Fortunately, AI provides an excuse to kickstart long-stalled data transformation initiatives. The C-suite has long been aware of the data quality challenges facing the business. For once, they’re also interested in fixing it. MOps has the chance to leverage AI hype to implement the data integration and data cleansing workflows they always wanted. You don’t even have to integrate AI Into the data layer, although there are use cases for it.  

4: Meaningful attribution is a realistic ambition 

AI is already a fact of life in some areas of marketing. It’s driving an acute need for better cross-channel reporting. The decline in SEO means that the business wants more information about the effectiveness of organic and third-party channels that have previously been neglected.  
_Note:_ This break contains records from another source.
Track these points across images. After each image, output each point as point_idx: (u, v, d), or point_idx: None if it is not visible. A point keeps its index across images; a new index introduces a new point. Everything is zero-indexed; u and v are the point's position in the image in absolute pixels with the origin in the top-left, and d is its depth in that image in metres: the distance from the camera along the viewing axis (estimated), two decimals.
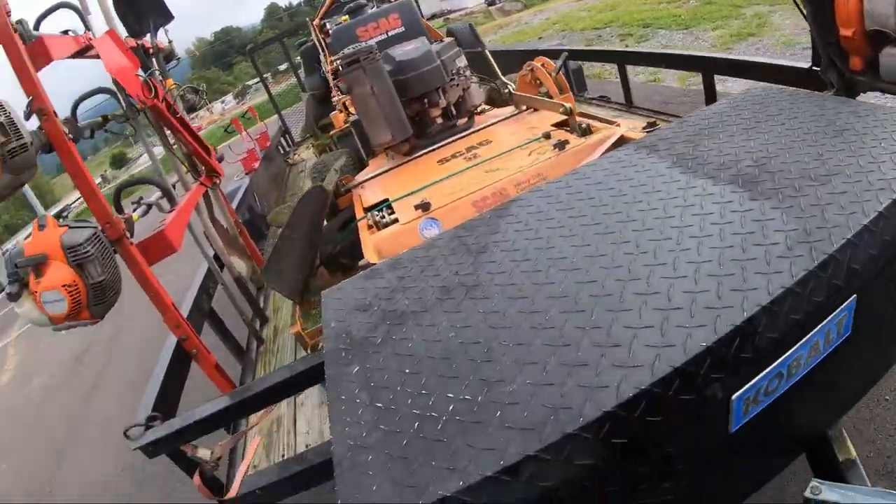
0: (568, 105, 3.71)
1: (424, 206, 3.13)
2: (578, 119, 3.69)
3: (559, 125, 3.77)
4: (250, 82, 58.08)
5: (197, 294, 3.61)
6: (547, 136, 3.59)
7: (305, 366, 2.27)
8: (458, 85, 4.22)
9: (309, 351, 3.12)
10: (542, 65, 4.53)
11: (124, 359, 9.33)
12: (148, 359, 8.42)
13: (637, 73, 5.59)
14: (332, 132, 6.36)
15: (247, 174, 8.22)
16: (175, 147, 4.22)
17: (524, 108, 4.37)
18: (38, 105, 2.50)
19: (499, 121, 4.27)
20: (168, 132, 4.22)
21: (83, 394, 8.88)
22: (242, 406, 2.37)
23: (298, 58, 9.57)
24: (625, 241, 1.69)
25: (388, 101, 3.88)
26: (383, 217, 3.26)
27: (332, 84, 7.25)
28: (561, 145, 3.36)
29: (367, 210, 3.49)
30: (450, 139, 4.14)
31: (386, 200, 3.45)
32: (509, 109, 4.50)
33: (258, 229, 5.84)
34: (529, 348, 1.40)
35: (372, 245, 3.05)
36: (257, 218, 6.12)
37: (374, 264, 2.25)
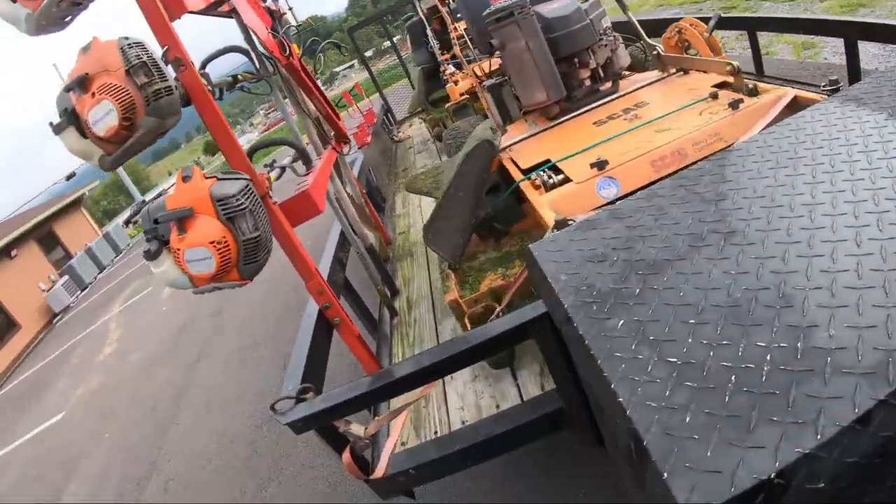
0: (735, 63, 3.41)
1: (600, 165, 2.93)
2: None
3: (719, 87, 3.47)
4: (338, 69, 58.98)
5: (332, 263, 3.44)
6: (714, 95, 3.33)
7: (478, 339, 2.09)
8: (605, 45, 3.93)
9: (467, 322, 2.94)
10: (692, 25, 4.19)
11: (226, 335, 9.47)
12: (250, 335, 8.71)
13: (746, 47, 5.22)
14: (448, 104, 6.43)
15: (359, 148, 8.17)
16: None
17: (672, 70, 4.04)
18: (174, 54, 2.32)
19: (647, 84, 3.97)
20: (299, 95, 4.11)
21: (184, 367, 9.05)
22: (408, 380, 2.19)
23: (406, 33, 9.54)
24: (878, 187, 1.60)
25: (543, 58, 3.65)
26: (550, 177, 3.06)
27: (439, 58, 7.20)
28: (735, 104, 3.11)
29: (525, 172, 3.28)
30: (597, 103, 3.87)
31: (547, 161, 3.24)
32: (654, 73, 4.18)
33: (375, 202, 5.73)
34: (831, 291, 1.29)
35: (547, 204, 2.85)
36: (374, 191, 6.00)
37: (573, 220, 2.13)
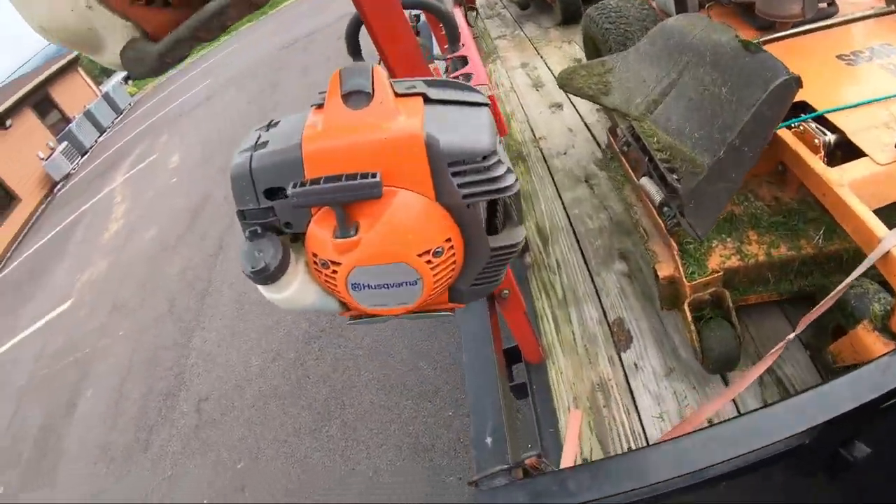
0: None
1: None
2: None
3: None
4: None
5: None
6: None
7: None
8: None
9: (688, 310, 2.07)
10: None
11: None
12: None
13: None
14: None
15: None
16: None
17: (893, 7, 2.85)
18: None
19: (870, 16, 2.79)
20: None
21: (203, 257, 8.28)
22: None
23: None
24: None
25: None
26: (825, 134, 2.05)
27: None
28: None
29: None
30: (814, 24, 2.74)
31: (805, 105, 2.19)
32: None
33: None
34: None
35: (846, 184, 1.89)
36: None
37: None
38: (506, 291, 1.91)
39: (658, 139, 2.17)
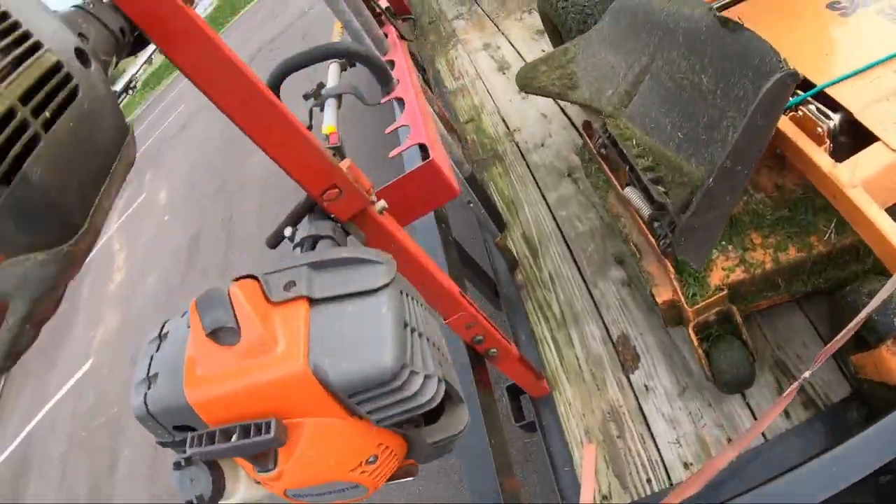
0: None
1: None
2: None
3: None
4: None
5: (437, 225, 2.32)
6: None
7: None
8: None
9: (693, 334, 1.91)
10: None
11: (245, 247, 8.54)
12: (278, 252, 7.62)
13: None
14: None
15: None
16: None
17: None
18: None
19: None
20: None
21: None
22: None
23: None
24: None
25: None
26: (828, 118, 1.72)
27: None
28: None
29: None
30: None
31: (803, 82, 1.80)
32: None
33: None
34: None
35: (860, 184, 1.61)
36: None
37: None
38: (493, 350, 1.79)
39: (637, 141, 1.97)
Fortunately, this is a challenge that vendors and marketers are working on solving. Comprehensive reporting requires the same integrated data pipelines and predictive models needed to deliver AI. Centralising analytics data and building marketer-friendly dashboards must happen as part of the broader AI roadmap that the board is demanding. MOps is the only business function capable of delivering it. 

5: AI is just another tool 

AI was everywhere at Mopza. Every conversation touched on it. Every breakout session talked about it. Yet, despite being an ever-present topic, the technology attracted surprisingly little hype. Instead, there was a down-to-earth discussion around what the technology can do, and the steps needed to make it happen. 

 Two key concerns were repeatedly raised at the event: data and governance. Data is a well understood problem. AI adds another layer of complexity to the long-standing data quality challenges. Governance is a much less understood issue, but just as important.  

6: Strong governance frameworks are non-negotiable 

Hallucination is the key blocker to successful AI implementation. Oversight is critical in overcoming all these issues, but the question of how to implement human-in-the-loop processes was a major talking point.  

Addressing data quality is only one part of the challenge, because no AI will ever be 100% reliable. A probabilistic solution will always give unpredictable and occasionally inaccurate results. The need to mix AI with traditional automation workflows was well understood – even if the technology to do it is still very immature. 

7: A better customer experience is possible 

Marketers want more from their marketing platforms. The event saw plenty of debate about how to accelerate production workflows, and about how a more streamlined operational framework can improve the results of ABM programs.  

At Mopza, a new wave of startups took the stage to promise 1:1 personalisation, even if the technology isn’t quite ready yet. Some leading industry veterans are aiming higher though. They want to develop a new wave of AI powered campaign engines that replace the leading martech platforms such as Marketo. These planned ‘Marketo killers’ are little more than hype at the moment. However, AI is adding new capabilities that marketers are only just beginning to understand.  

Conclusion: Marketing operations is more pivotal than ever – that’s a good thing!  

Perhaps the biggest takeaway from Mopza is that it cemented the growing awareness that marketing operations has a key role to play in making the vision of personalised marketing a reality.  

Whether it’s through streamlined process, enriched data or optimised technology, Marketing operations allows the business to focus on activities which improve the customer experience. MOps is the bridge between the old reality and the brave new world.  

In time, Generative AI promises to transform B2B marketing. Until then, marketers are focusing on the day-to-day challenges of data improvement, demand generation and ABM optimisation. And, yes, MOps might even use AI to deliver those incremental improvements – assuming, it’s the right tool for the job.  

In that respect, AI is rapidly becoming just another tool in the marketing operations toolkit,while MOps teams are becoming the entire foundation on which the success or otherwise of marketing strategy is built.